Our dashboard is specifically designed to allow users to explore how different hyperparameter choices affect the outcomes of policy decisions, and helps translate key concepts between modelers and decision makers. For example, Fig 4 shows that the geographic distribution of infections does not seem to change by simulation, even though the overall height of the infection peaks varies significantly with the chosen parameters. More details on the tool and examples of comparisons between simulations are contained in S1 Appendix.
Left: An example from the dashboard showing daily infections by region for a single simulation. The red sparklines indicate the trend over the course of the whole simulation. The slider position marks 84 days after the start of simulation (i.e., the current time step). Darker regions indicate a higher infection count at this point in time. Right: Comparison of the daily infection rate of each region across 10 simulations of the “learning centers” scenario, colored by the peak infection rate seen in each region. Basemaps from .
This dashboard is intended to serve as a collaborative tool in three main ways. For the researcher and data scientist, it enables rapid verification that the collective behavior of the agents aligns with expected real-world behavior, which can assist in identifying errors and debugging the model. For the policymaker, it provides an extensive view into the potential impact of different policy choices, enabling comparison across different assumptions. Finally, for those unfamiliar with the underlying base model it serves as a communication tool; the dashboard exposes the granularity of information that can be extracted from our agent-based model and instills confidence that the ‘best-case’ and ‘worst-case’ scenarios have been sufficiently analyzed.
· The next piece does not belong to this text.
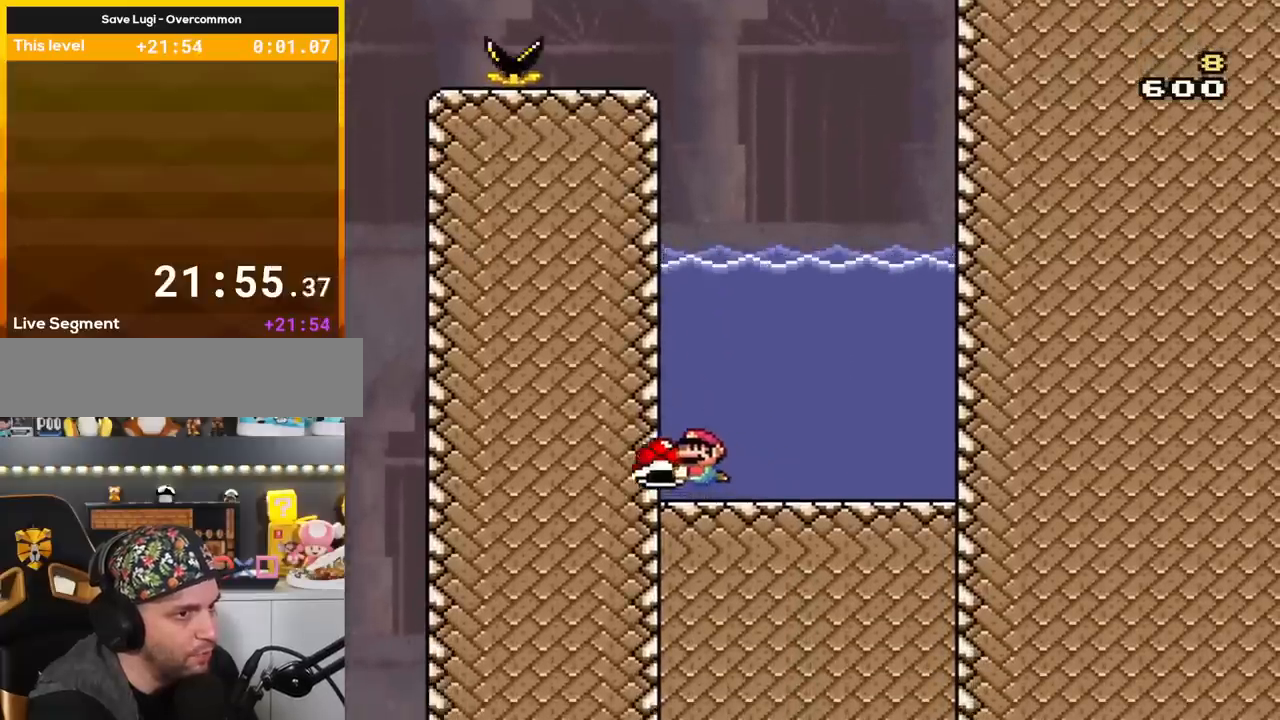
{"buttons": ["Y", "DPAD_UP"], "events": [[33, "B", "down"], [184, "B", "up"], [284, "B", "down"], [501, "B", "up"]]}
Once the digital twin and simulator have been set up, we are able to run simulations under different parameter configurations to model the possible effects of different operational interventions. Given the incompleteness of testing and case reporting data in the Cox’s Bazar settlement, we focus primarily on analyzing intervention efficacy through comparing the relative magnitudes of infection curves between various implementation conditions. Different models and approaches can account for different degrees and types of uncertainty making consensus on statistical predictions challenging even in more data rich environments. However, despite often highly variable predictions, consensus can often be reached on ranking intervention efficacy  which can be of interest for decision making.
The interventions presented in this paper are chosen based on those deemed most important by public health officials operating in the settlement according to an assessment of the short and medium-term needs including feasibility and timeliness. All interventions are compared with a baseline scenario which includes current policy decisions, such as the closure of certain venues and changes in the probability with which people perform certain tasks. S2 Appendix details the assumptions made for each activity that a digital person may participate in.
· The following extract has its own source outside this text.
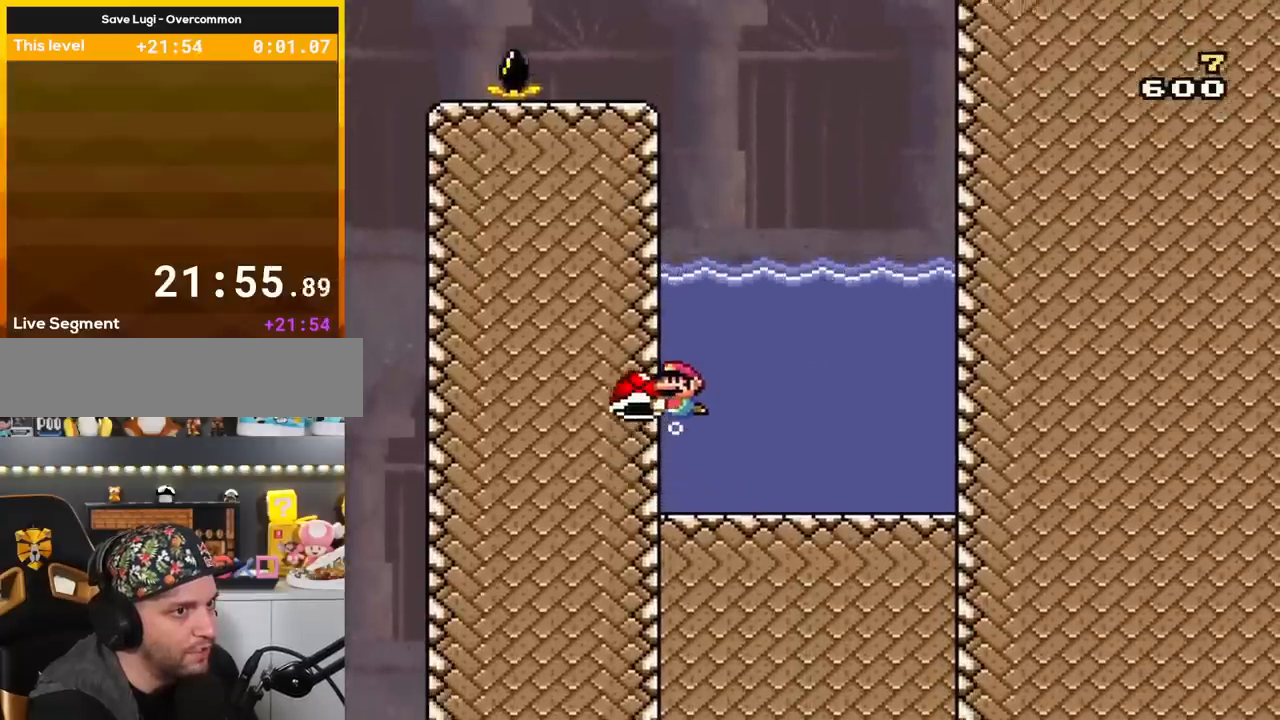
{"buttons": ["B", "Y", "DPAD_UP"], "events": [[100, "B", "down"], [283, "B", "up"], [383, "B", "down"]]}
Interventions are implemented either through changes in the interaction intensity parameters in different locations (i.e. β(L) parameters—see S1 Appendix), or through changes in the movement of digital individuals in the model. Limited COVID-related statistics means fitting the intensity parameters to data with a high degree of confidence is not possible. Therefore we estimate their values based on available literature (details on how we perform this estimation can be found in S3 Appendix). Indeed, the parameter values chosen when presenting the results of possible interventions are designed to explore a large region of parameter space and therefore aid in assessing the effects of model parameter uncertainties on scenario planning. Alongside this, stochasticity in the model can contribute towards the uncertainty of results, however, we find these uncertainties to be negligible for our model (see S3 Appendix).
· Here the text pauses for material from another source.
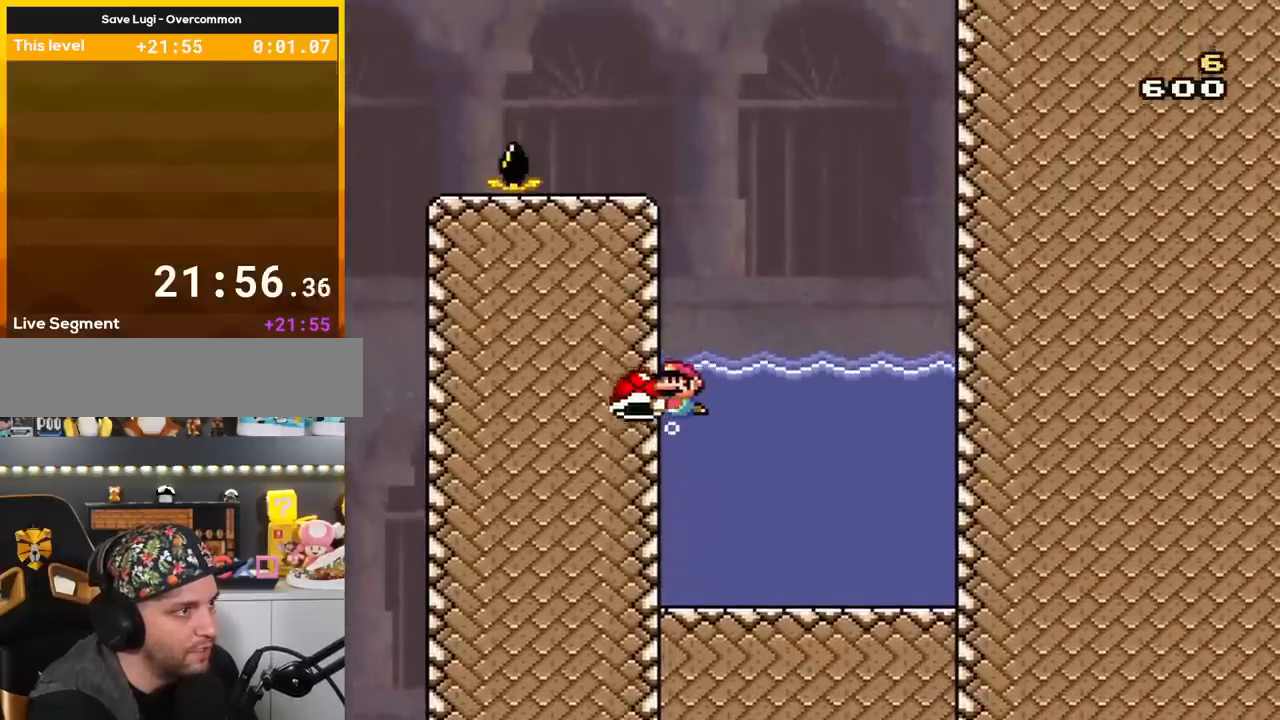
{"buttons": ["B", "Y", "DPAD_LEFT"], "events": [[417, "DPAD_LEFT", "down"], [451, "DPAD_UP", "up"]]}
For simplicity, in the baseline model we assume that all symptomatic individuals with mild symptoms self-quarantine in their shelter with a low compliance of 30% (each individual has a 70% chance of breaking quarantine at each time-step) to account for difficulty in communicating quarantine procedures, as well as the inability of many individuals to properly quarantine given certain basic needs . There are limited contract tracing efforts currently ongoing in the settlement, however, these are not included in the model given their more recent introduction. As mentioned in Section 2.2.1, those with severe symptoms are by definition required to stay in their shelter in line with . Given the makeup of the shelters, quarantining individuals will not leave their shelter but may still interact with those in their shelter. All models are seeded with 88 infected individuals across a variety of geographic regions based on data collected on the 24th May 2020 . The baseline model assumes a moderate transmission scenario (R0 ≈ 2.0 − 3.0) as estimated in Truelove et al. . Details of the rationale and precise procedure for the initial seeding is given in S3 Appendix.
The primary metrics we use to assess and compare scenarios include the time to infection peak, the height of the peak, and the total number of infected. Time to infection peak and the height of the peak are important because they serve as a proxy for how quickly a settlement’s response capacities will be overwhelmed and to what degree; all else equal, responders would prefer a slower rise in infections in order to have more time to prepare for a surge. Total infections are important because they are a proxy of the settlement-wide impact of COVID-19.
3.1 Isolation centers
In many countries, those with symptoms which are not yet severe enough to require hospitalization are encouraged to stay at home and self-quarantine. In the case of settlements such as that in Cox’s Bazar, the density and living conditions of the residents mean that avoiding contact with family in the home environment is not possible, and individuals frequently have to leave their shelter to use facilities such as hand pumps and latrines. In an attempt to better enable the isolation of symptomatic individuals, public health officials in the settlement set up isolation and treatment facilities to house those who have tested positive for COVID-19 but do not require hospitalization [41, 42].
We modelled two scenarios: (a) in which patients with mild and severe symptoms (not requiring hospitalization) self-quarantine and are treated at home (referred to as “home-based care”); and (b) in which symptomatic patients go to isolation and treatment centers regardless of symptom severity up until they need to be hospitalized (we refer to this scenario as “treatment center scenario”). A schematic of these scenarios is given in Fig 5.
Left: Home-based care scenario where mild and severely symptomatic PoCs self-quarantine in their shelters up to a compliance factor. Right: Scenario where mild or severely symptomatic individuals go to isolation centers up to a compliance factor.
To explore different was in which treatment centers are used in scenario (b), we varied the average time delay between symptom onset and isolation—this is designed to encapsulate the delay between a symptomatic individual developing symptoms and presenting themselves for testing, the time taken to process the testing, and the the time spent in the isolation center. The first of these is a clear behavioural assumption—to assess the effects of particular scenarios in reality, further studies could be completed to validate the true value of the time delay. Further details on these parameters are given in S1 Table.
Fig 6 presents the results of our simulations. We first simulate, the effects of varying the average time delay between an individual developing symptoms and presenting themselves at an isolation and treatment center with a. To disentangle parameter dependencies, we fixed the time spent in isolation to 10 days and the compliance level for an individual to go to the centers at 100%. This presents a best case scenario for the isolation of individuals. Here, we see that varying the average time delay to isolation had little effect relative to the baseline home-based care scenario (and is largely within the stochastic limit of the model—see S3 Appendix).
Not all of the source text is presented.